> _TEXT BLOCK_:
# # #
# FE exam FAQ



## GTE_Admin (May 16, 2007)

This morning I talked to one of my friend who is in final year of Engineering. I introduced him to GTE Services site. To my great surprise, he (and most of his friends) seem to unaware of this FE exam. What I recall is in most of the universities, professors encourage students to take the test, and a few offer free preparation classes to their students. Well I ended up writing separate email to him explaining quick info about FE exam. Please feel free to add a few points or criticize me.

Thanks,

GTE_Admin

www.GTEservices.com

Fundamentals of Engineering (FE/EIT) exam:

Quick Facts:

1. Official Site: www.ncees.org

2. Why to take it?: First step towards Professional Engineering (PE) license, added qualification, more career opportunities.

3. When: twice a year (in April and October)

4. How long?: 8 hours (2 sessions of 4 hours each)
# # #
> _CHECK YOUR UNDERSTANDING_:
• 1. According to the FE exam post, how many hours does the exam take?
• 2. Output the part of the FE exam post that begins at the words "1. Official Site: www.ncees.org" and stops after the words "April and October)".
The items come from a different source than the FE exam post.
# # #
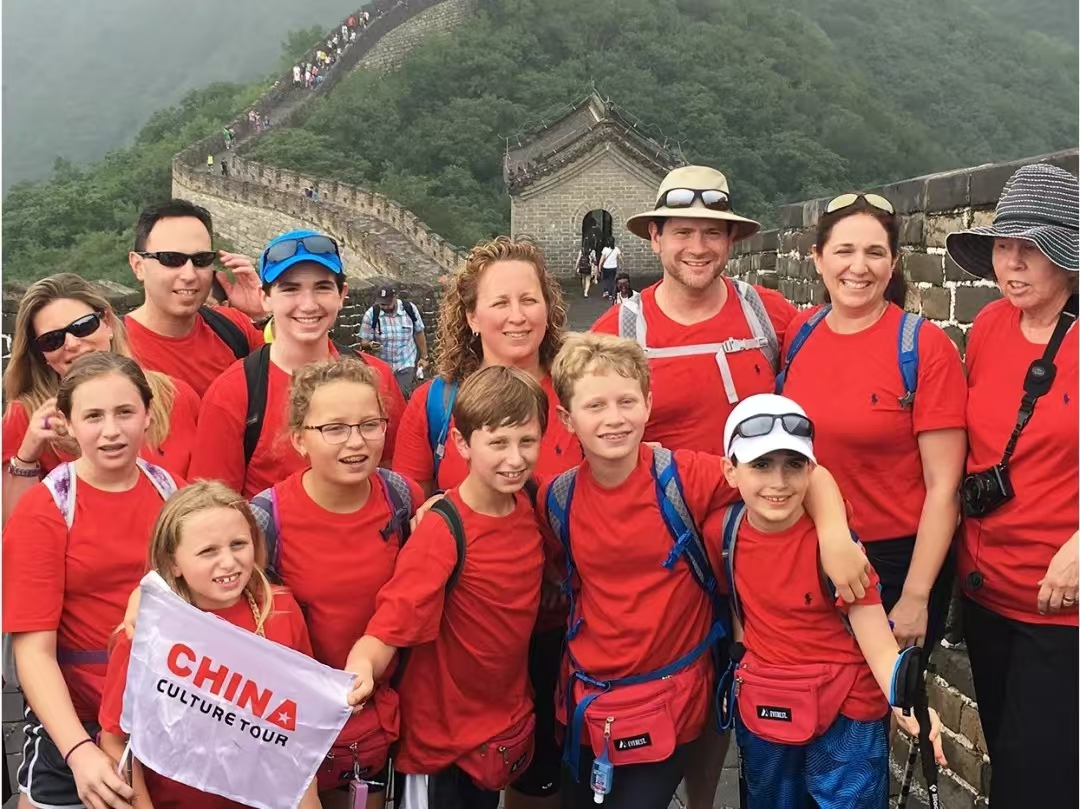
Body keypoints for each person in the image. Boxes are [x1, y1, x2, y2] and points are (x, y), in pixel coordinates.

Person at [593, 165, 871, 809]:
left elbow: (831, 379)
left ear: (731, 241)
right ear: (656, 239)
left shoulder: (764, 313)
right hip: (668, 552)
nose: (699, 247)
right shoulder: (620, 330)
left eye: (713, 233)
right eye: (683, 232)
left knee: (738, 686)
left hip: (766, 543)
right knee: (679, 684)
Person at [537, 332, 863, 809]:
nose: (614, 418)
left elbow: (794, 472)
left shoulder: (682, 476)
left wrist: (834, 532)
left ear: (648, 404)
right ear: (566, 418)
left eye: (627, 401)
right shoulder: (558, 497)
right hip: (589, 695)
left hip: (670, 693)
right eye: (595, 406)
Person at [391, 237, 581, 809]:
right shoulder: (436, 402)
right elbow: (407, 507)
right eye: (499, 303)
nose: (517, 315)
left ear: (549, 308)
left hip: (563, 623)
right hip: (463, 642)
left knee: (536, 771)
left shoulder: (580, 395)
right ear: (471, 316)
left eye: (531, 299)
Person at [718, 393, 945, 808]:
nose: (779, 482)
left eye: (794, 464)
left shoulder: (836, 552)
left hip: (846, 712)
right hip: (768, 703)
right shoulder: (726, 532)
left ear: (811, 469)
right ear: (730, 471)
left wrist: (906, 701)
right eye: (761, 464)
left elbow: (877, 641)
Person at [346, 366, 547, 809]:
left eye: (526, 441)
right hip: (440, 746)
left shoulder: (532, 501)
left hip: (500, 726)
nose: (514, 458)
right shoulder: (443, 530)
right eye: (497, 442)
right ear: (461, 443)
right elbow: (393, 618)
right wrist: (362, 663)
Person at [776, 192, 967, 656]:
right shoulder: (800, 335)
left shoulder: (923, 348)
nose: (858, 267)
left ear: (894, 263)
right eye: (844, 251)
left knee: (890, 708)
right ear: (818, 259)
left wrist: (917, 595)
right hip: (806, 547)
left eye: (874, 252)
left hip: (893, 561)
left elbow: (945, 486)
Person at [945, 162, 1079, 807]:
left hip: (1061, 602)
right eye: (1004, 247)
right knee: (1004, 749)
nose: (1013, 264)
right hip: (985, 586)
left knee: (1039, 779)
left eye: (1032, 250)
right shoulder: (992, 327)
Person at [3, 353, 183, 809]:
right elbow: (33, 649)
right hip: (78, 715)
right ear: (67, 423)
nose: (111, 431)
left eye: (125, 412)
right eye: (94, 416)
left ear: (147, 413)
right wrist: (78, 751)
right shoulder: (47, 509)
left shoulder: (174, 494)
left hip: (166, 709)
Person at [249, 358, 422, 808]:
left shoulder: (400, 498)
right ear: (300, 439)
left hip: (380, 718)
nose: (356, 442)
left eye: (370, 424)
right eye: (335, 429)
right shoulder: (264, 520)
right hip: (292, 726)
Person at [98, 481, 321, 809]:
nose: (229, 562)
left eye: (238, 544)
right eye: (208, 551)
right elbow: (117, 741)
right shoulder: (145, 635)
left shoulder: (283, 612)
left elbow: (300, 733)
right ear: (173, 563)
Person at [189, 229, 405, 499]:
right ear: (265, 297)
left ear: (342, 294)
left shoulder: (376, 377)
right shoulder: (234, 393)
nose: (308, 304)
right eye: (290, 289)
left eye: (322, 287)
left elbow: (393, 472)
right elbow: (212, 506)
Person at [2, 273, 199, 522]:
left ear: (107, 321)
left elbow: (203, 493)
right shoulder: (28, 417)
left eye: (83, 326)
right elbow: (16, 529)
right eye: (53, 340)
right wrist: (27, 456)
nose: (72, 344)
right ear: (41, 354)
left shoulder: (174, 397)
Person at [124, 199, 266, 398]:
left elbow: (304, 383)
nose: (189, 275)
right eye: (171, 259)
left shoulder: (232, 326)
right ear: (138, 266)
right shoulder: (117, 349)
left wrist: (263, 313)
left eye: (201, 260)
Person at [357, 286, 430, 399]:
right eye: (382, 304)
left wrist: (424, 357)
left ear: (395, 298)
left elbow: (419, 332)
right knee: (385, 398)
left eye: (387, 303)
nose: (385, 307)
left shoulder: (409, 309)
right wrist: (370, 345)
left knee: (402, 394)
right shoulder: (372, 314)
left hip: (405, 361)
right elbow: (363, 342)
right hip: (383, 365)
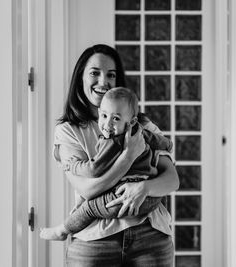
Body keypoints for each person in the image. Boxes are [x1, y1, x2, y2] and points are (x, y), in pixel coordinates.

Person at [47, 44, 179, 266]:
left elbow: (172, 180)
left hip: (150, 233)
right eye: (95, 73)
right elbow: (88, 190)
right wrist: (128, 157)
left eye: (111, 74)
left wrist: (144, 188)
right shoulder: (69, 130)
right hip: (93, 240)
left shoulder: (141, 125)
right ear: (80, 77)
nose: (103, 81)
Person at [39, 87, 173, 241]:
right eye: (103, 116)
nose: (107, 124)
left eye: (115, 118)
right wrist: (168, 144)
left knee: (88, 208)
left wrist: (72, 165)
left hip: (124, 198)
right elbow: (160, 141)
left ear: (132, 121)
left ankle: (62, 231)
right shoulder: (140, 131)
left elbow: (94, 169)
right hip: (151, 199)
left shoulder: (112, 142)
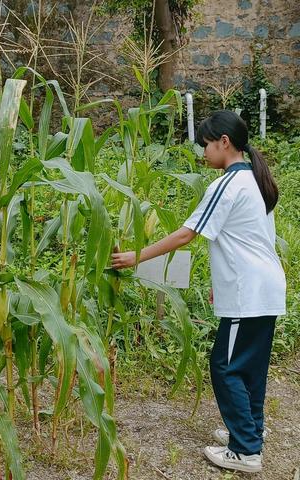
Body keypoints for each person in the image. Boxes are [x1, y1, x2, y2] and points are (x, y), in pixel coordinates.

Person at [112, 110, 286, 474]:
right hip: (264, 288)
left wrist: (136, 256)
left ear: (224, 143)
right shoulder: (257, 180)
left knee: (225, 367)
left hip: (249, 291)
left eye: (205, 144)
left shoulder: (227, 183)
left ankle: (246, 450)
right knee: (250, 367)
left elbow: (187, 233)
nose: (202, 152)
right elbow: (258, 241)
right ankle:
# # #
> _ANSWERS TO THE EXERCISES_:
• 1. It takes 8 hours, split into 2 sessions of 4 hours each.

• 2.
1. Official Site: www.ncees.org

2. Why to take it?: First step towards Professional Engineering (PE) license, added qualification, more career opportunities.

3. When: twice a year (in April and October)